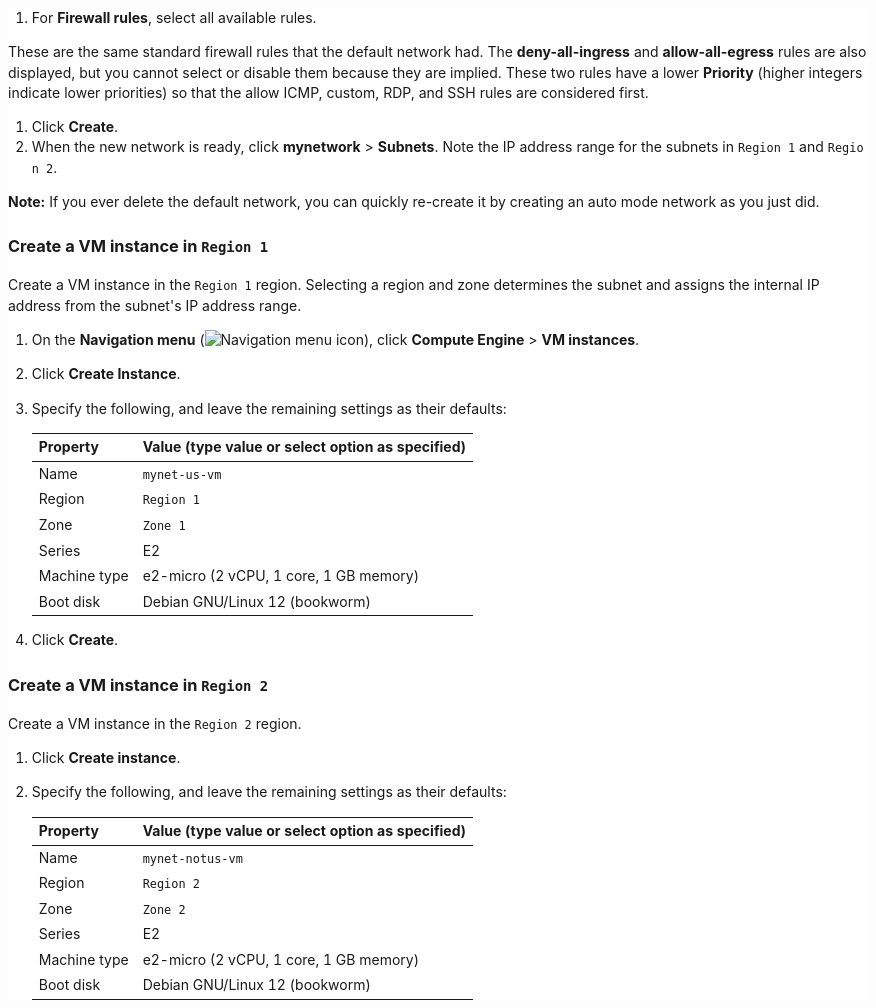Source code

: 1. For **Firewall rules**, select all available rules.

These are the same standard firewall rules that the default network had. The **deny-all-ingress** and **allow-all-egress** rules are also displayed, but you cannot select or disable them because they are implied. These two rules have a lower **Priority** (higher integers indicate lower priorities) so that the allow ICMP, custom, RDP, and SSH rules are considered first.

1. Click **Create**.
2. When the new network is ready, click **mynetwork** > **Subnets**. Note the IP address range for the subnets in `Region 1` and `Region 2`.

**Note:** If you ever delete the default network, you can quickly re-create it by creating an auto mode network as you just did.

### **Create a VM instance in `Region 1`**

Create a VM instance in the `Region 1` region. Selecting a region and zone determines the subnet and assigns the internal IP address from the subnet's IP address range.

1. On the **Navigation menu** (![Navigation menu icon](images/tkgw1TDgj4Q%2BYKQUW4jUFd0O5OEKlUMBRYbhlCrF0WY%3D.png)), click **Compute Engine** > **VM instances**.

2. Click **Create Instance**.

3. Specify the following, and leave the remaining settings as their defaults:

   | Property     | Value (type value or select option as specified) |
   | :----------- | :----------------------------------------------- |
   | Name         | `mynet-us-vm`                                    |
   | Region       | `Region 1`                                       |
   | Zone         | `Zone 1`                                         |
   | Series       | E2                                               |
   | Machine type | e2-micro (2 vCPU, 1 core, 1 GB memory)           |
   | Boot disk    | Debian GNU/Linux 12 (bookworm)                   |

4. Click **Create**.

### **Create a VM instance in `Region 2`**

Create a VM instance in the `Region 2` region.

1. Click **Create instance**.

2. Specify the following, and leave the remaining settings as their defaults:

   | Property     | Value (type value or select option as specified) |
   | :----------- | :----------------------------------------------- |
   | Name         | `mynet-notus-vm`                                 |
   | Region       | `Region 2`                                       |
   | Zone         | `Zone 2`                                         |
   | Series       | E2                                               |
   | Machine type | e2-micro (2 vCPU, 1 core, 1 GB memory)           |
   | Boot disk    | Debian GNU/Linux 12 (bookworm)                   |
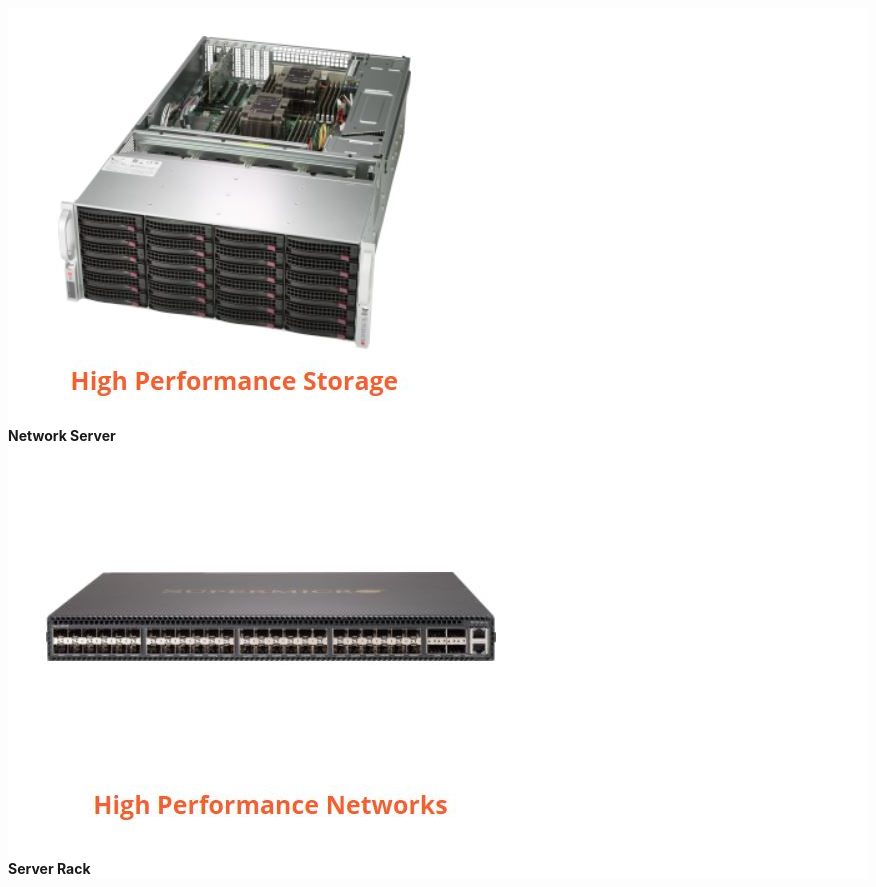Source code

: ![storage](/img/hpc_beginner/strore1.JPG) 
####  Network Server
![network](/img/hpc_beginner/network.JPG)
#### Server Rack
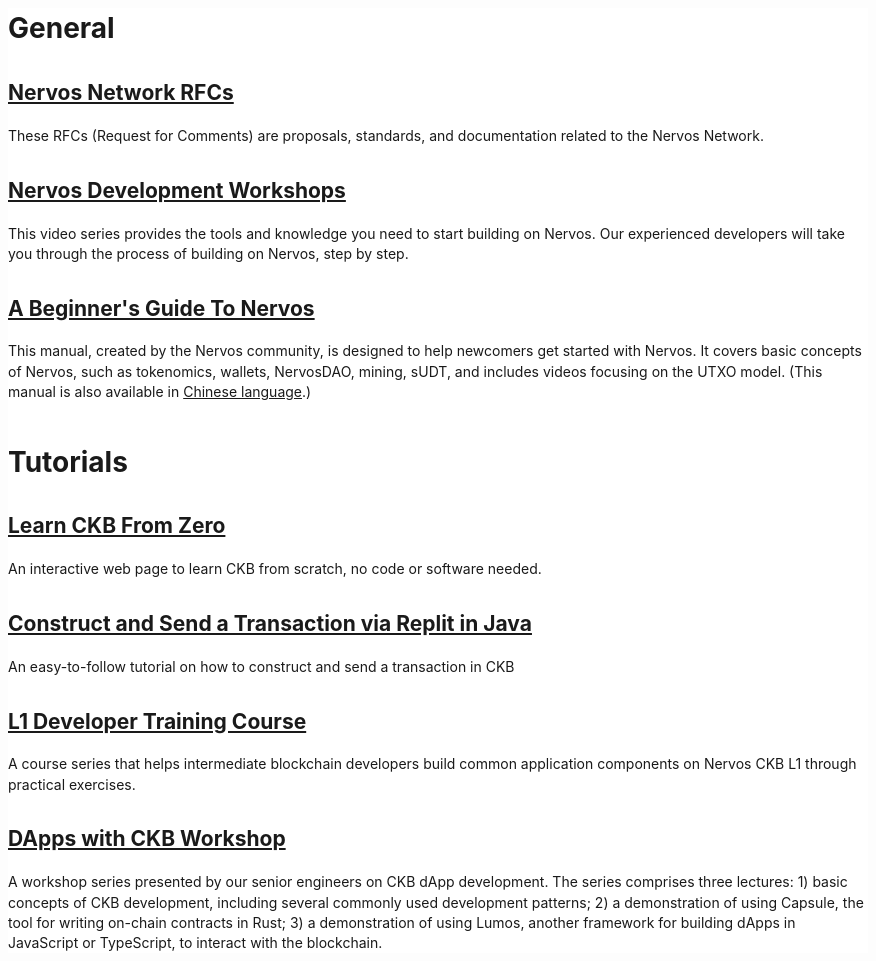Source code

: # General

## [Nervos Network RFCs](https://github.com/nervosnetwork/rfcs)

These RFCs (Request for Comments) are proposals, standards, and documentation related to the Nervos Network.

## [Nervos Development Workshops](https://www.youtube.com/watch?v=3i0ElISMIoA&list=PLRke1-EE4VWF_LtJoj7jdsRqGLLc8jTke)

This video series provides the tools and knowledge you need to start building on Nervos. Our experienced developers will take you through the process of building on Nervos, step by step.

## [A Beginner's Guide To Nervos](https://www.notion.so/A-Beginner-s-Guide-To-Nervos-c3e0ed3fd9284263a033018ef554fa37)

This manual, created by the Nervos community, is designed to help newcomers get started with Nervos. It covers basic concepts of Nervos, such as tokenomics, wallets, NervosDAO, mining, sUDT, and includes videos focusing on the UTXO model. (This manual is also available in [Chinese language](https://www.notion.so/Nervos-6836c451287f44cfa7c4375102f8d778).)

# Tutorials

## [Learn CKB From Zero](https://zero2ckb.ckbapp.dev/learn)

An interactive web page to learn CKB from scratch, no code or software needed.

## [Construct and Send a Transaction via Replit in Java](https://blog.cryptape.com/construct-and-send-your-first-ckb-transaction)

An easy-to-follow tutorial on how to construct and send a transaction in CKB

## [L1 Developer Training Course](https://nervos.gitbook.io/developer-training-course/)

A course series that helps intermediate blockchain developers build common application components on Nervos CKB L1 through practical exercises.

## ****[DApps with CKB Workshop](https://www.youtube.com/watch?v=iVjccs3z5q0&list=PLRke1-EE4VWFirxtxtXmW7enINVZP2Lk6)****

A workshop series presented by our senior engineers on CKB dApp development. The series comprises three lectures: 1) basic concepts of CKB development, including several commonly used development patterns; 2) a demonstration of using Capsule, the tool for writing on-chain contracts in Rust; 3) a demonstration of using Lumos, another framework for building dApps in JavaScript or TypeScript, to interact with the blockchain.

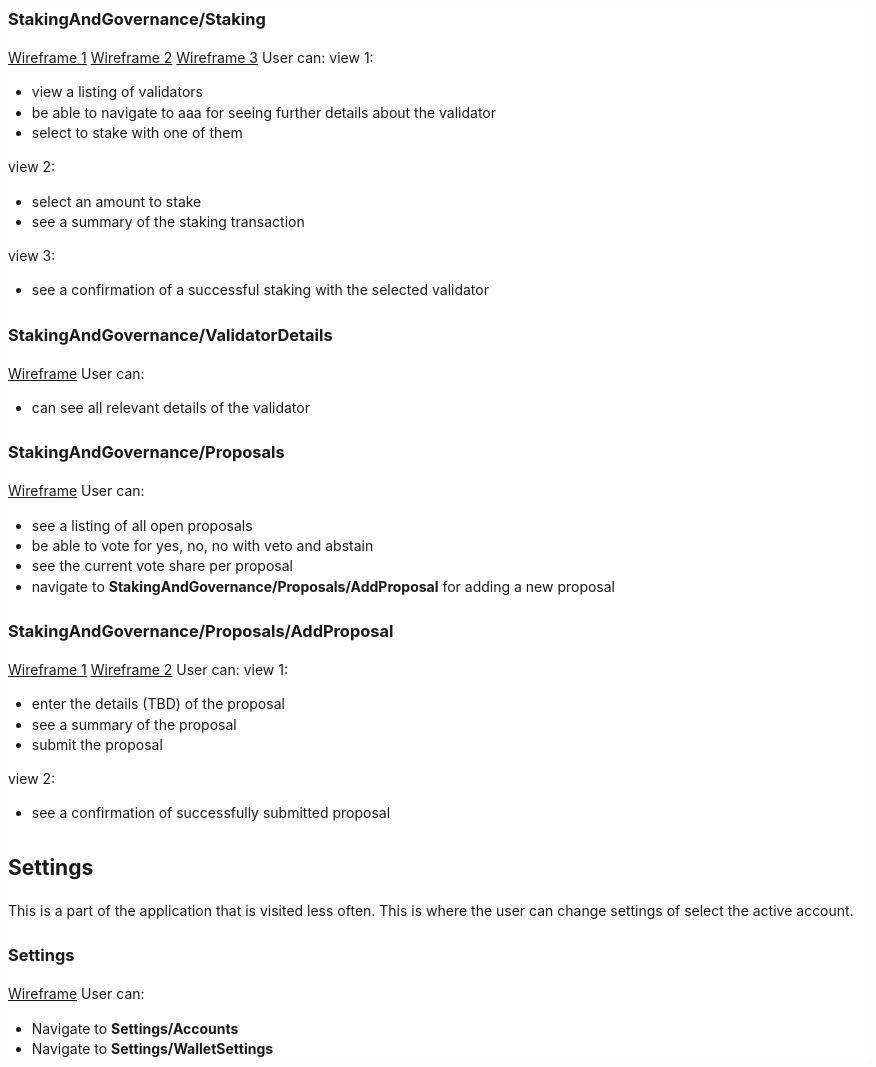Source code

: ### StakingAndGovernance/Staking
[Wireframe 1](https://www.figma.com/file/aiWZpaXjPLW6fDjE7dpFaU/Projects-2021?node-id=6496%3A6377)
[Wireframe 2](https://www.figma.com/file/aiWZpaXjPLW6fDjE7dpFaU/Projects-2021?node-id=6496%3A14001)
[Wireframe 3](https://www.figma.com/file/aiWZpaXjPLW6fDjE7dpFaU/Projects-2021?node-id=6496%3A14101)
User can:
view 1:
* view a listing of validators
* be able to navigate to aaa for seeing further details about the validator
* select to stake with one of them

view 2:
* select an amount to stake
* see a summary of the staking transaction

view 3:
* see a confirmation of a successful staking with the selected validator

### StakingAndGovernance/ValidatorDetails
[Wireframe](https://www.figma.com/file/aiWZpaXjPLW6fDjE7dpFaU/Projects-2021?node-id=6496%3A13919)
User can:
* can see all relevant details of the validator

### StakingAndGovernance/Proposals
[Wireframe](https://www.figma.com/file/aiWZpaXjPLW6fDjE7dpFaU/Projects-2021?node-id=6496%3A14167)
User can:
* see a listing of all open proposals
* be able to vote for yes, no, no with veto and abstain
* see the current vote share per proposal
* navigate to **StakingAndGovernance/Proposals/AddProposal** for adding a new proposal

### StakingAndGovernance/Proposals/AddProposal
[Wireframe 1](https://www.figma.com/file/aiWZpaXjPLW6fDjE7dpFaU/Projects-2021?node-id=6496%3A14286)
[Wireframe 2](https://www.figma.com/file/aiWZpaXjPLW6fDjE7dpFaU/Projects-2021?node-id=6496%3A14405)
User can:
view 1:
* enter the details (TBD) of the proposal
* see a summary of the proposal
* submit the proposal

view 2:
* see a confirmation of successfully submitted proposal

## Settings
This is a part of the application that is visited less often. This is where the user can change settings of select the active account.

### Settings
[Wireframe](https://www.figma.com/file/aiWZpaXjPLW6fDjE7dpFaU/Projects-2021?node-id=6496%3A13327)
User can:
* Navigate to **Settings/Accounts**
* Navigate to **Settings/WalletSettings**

-------

▶ [Exercise objective] Arrange every line of all the entries above as a numbered list, skipping blank lines and leaving out the pictures.

▶ [Answer to this exercise]
1. Source code
2. : 1. For **Firewall rules**, select all available rules.
3. These are the same standard firewall rules that the default network had. The **deny-all-ingress** and **allow-all-egress** rules are also displayed, but you cannot select or disable them because they are implied. These two rules have a lower **Priority** (higher integers indicate lower priorities) so that the allow ICMP, custom, RDP, and SSH rules are considered first.
4. 1. Click **Create**.
5. 2. When the new network is ready, click **mynetwork** > **Subnets**. Note the IP address range for the subnets in `Region 1` and `Region 2`.
6. **Note:** If you ever delete the default network, you can quickly re-create it by creating an auto mode network as you just did.
7. ### **Create a VM instance in `Region 1`**
8. Create a VM instance in the `Region 1` region. Selecting a region and zone determines the subnet and assigns the internal IP address from the subnet's IP address range.
9. 1. On the **Navigation menu** (![Navigation menu icon](images/tkgw1TDgj4Q%2BYKQUW4jUFd0O5OEKlUMBRYbhlCrF0WY%3D.png)), click **Compute Engine** > **VM instances**.
10. 2. Click **Create Instance**.
11. 3. Specify the following, and leave the remaining settings as their defaults:
12.    | Property     | Value (type value or select option as specified) |
13.    | :----------- | :----------------------------------------------- |
14.    | Name         | `mynet-us-vm`                                    |
15.    | Region       | `Region 1`                                       |
16.    | Zone         | `Zone 1`                                         |
17.    | Series       | E2                                               |
18.    | Machine type | e2-micro (2 vCPU, 1 core, 1 GB memory)           |
19.    | Boot disk    | Debian GNU/Linux 12 (bookworm)                   |
20. 4. Click **Create**.
21. ### **Create a VM instance in `Region 2`**
22. Create a VM instance in the `Region 2` region.
23. 1. Click **Create instance**.
24. 2. Specify the following, and leave the remaining settings as their defaults:
25.    | Property     | Value (type value or select option as specified) |
26.    | :----------- | :----------------------------------------------- |
27.    | Name         | `mynet-notus-vm`                                 |
28.    | Region       | `Region 2`                                       |
29.    | Zone         | `Zone 2`                                         |
30.    | Series       | E2                                               |
31.    | Machine type | e2-micro (2 vCPU, 1 core, 1 GB memory)           |
32.    | Boot disk    | Debian GNU/Linux 12 (bookworm)                   |
33. Source code
34. : ![storage](/img/hpc_beginner/strore1.JPG) 
35. ####  Network Server
36. ![network](/img/hpc_beginner/network.JPG)
37. #### Server Rack
38. Source code
39. : # General
40. ## [Nervos Network RFCs](https://github.com/nervosnetwork/rfcs)
41. These RFCs (Request for Comments) are proposals, standards, and documentation related to the Nervos Network.
42. ## [Nervos Development Workshops](https://www.youtube.com/watch?v=3i0ElISMIoA&list=PLRke1-EE4VWF_LtJoj7jdsRqGLLc8jTke)
43. This video series provides the tools and knowledge you need to start building on Nervos. Our experienced developers will take you through the process of building on Nervos, step by step.
44. ## [A Beginner's Guide To Nervos](https://www.notion.so/A-Beginner-s-Guide-To-Nervos-c3e0ed3fd9284263a033018ef554fa37)
45. This manual, created by the Nervos community, is designed to help newcomers get started with Nervos. It covers basic concepts of Nervos, such as tokenomics, wallets, NervosDAO, mining, sUDT, and includes videos focusing on the UTXO model. (This manual is also available in [Chinese language](https://www.notion.so/Nervos-6836c451287f44cfa7c4375102f8d778).)
46. # Tutorials
47. ## [Learn CKB From Zero](https://zero2ckb.ckbapp.dev/learn)
48. An interactive web page to learn CKB from scratch, no code or software needed.
49. ## [Construct and Send a Transaction via Replit in Java](https://blog.cryptape.com/construct-and-send-your-first-ckb-transaction)
50. An easy-to-follow tutorial on how to construct and send a transaction in CKB
51. ## [L1 Developer Training Course](https://nervos.gitbook.io/developer-training-course/)
52. A course series that helps intermediate blockchain developers build common application components on Nervos CKB L1 through practical exercises.
53. ## ****[DApps with CKB Workshop](https://www.youtube.com/watch?v=iVjccs3z5q0&list=PLRke1-EE4VWFirxtxtXmW7enINVZP2Lk6)****
54. A workshop series presented by our senior engineers on CKB dApp development. The series comprises three lectures: 1) basic concepts of CKB development, including several commonly used development patterns; 2) a demonstration of using Capsule, the tool for writing on-chain contracts in Rust; 3) a demonstration of using Lumos, another framework for building dApps in JavaScript or TypeScript, to interact with the blockchain.
55. Source code
56. : ### StakingAndGovernance/Staking
57. [Wireframe 1](https://www.figma.com/file/aiWZpaXjPLW6fDjE7dpFaU/Projects-2021?node-id=6496%3A6377)
58. [Wireframe 2](https://www.figma.com/file/aiWZpaXjPLW6fDjE7dpFaU/Projects-2021?node-id=6496%3A14001)
59. [Wireframe 3](https://www.figma.com/file/aiWZpaXjPLW6fDjE7dpFaU/Projects-2021?node-id=6496%3A14101)
60. User can:
61. view 1:
62. * view a listing of validators
63. * be able to navigate to aaa for seeing further details about the validator
64. * select to stake with one of them
65. view 2:
66. * select an amount to stake
67. * see a summary of the staking transaction
68. view 3:
69. * see a confirmation of a successful staking with the selected validator
70. ### StakingAndGovernance/ValidatorDetails
71. [Wireframe](https://www.figma.com/file/aiWZpaXjPLW6fDjE7dpFaU/Projects-2021?node-id=6496%3A13919)
72. User can:
73. * can see all relevant details of the validator
74. ### StakingAndGovernance/Proposals
75. [Wireframe](https://www.figma.com/file/aiWZpaXjPLW6fDjE7dpFaU/Projects-2021?node-id=6496%3A14167)
76. User can:
77. * see a listing of all open proposals
78. * be able to vote for yes, no, no with veto and abstain
79. * see the current vote share per proposal
80. * navigate to **StakingAndGovernance/Proposals/AddProposal** for adding a new proposal
81. ### StakingAndGovernance/Proposals/AddProposal
82. [Wireframe 1](https://www.figma.com/file/aiWZpaXjPLW6fDjE7dpFaU/Projects-2021?node-id=6496%3A14286)
83. [Wireframe 2](https://www.figma.com/file/aiWZpaXjPLW6fDjE7dpFaU/Projects-2021?node-id=6496%3A14405)
84. User can:
85. view 1:
86. * enter the details (TBD) of the proposal
87. * see a summary of the proposal
88. * submit the proposal
89. view 2:
90. * see a confirmation of successfully submitted proposal
91. ## Settings
92. This is a part of the application that is visited less often. This is where the user can change settings of select the active account.
93. ### Settings
94. [Wireframe](https://www.figma.com/file/aiWZpaXjPLW6fDjE7dpFaU/Projects-2021?node-id=6496%3A13327)
95. User can:
96. * Navigate to **Settings/Accounts**
97. * Navigate to **Settings/WalletSettings**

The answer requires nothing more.